Nicht zweifelhaft ist, dass die versehentliche Unterlassung, der Klageschrift den Leitschein beizulegen, ein "verbesserlicher Fehler" war. Wie bereits bemerkt, hatte die deshalb erfolgte Abschreibung der Klage von bündnerischen Prozessrechts wegen nicht den Untergang des eingeklagten Anspruchs zur Folge, sondern zwang den Kläger bloss, vor erneuter Anrufung des Gerichtes ein neues Vermittlungsverfahren einzuleiten. Davon geht auch das Urteil des Kantonsgerichtsausschusses aus. Bei dieser Sachlage kann offen bleiben, ob Art. 139 OR überhaupt bei jedem prozessualen Fehler der Klageanhebung (sofern diese innert der dafür vorgeschriebenen Frist erfolgt) die Nachfrist geben will, so dass es dem kantonalen Recht gar nicht offen stünde, "unverbesserliche Fehler" der Klageanhebung vorzusehen, welche die Anwendung von Art. 139 OR ausschliessen würden (vgl. CH. E. RATHGEB, L'action en justice et l'interruption de la prescription, Mélanges François Guisan, p. 269 et ss.).

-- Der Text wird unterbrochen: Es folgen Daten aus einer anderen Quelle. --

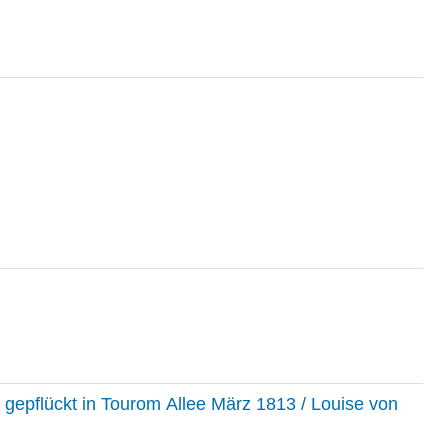
epflückt in Tourom Allee März 1813 / Louise von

Eine Frage für sich ist, ob die analoge Anwendung des Art. 139 OR notwendig eine Nachfrist von 60 Tagen mit sich bringt, oder ob dann, wenn die vom Kläger einzuhaltende und von ihm auch tatsächlich, jedoch nicht in einwandfreier Weise benutzte Klagefrist bezw. Streiteinleitungsfrist nach misslungenem Vermittlungsversuch kürzer war, die Nachfrist ebenfalls auf diese kürzere Dauer zu bemessen sei (vgl. GULDENER, a.a.O.). Wie dem auch sein mag, hat der Kläger das zweite Verfahren rechtzeitig eingeleitet, nämlich 17 Tage nach Zustellung des die Rückweisung der ersten Klage betreffenden Beschwerdeentscheids, während die vom prozessualen Formfehler betroffene Frist 20 Tage betrug.
Demnach erkennt das Bundesgericht:
Die Berufung wird abgewiesen und das Urteil des Kantonsgerichtsausschusses von Graubünden vom 23. März 1963 bestätigt.